Pour protéger Nasser al-Khelaïfi, le Qatar aurait fait pression sur la police française

Une enquête de Mediapart révèle des détails troublants concernant l’interpellation de Nasser al-Khelaïfi, président du PSG, le 5 juillet 2023. Alors que le président parisien avait justifié son retard à la conférence de presse pour des « problèmes familiaux », il avait en réalité été interpellé à sa sortie de son jet privé sur le tarmac de l’aéroport du Bourget dans le cadre d’une enquête sur la détention au Qatar de Tayeb Benabderrahmane. Les nouvelles révélations suggèrent que le Qatar aurait exercé une pression sur la police française pour protéger al-Khelaïfi.

Pressions diplomatiques et négociations prolongées

Lors de son interpellation, Nasser al-Khelaïfi aurait initialement refusé de coopérer, se retranchant dans son jet privé pour gagner du temps.

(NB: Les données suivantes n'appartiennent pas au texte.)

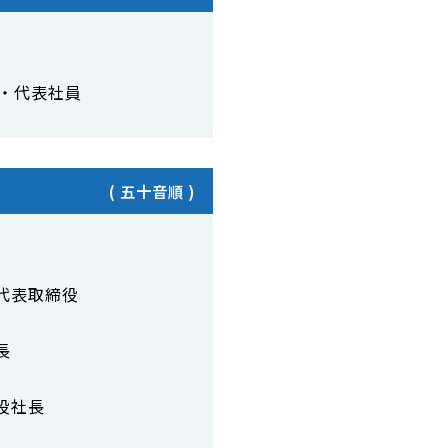
・代表社員
代表取締役
長
役社長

Simultanément, le Qatar aurait exercé des pressions sur les ministres français de l’Intérieur, Gérald Darmanin, et des Affaires étrangères, Catherine Colonna, en invoquant l' »immunité diplomatique » du président du PSG. Après plus de deux heures de négociations tendues, al-Khelaïfi aurait finalement accepté de collaborer avec la police française et remis son téléphone portable, malgré les menaces émanant du secrétaire de l’ambassade du Qatar. Ces événements soulignent les tensions et les manœuvres diplomatiques entourant l’affaire, jetant une lumière crue sur les efforts déployés pour protéger le président du Paris Saint-Germain.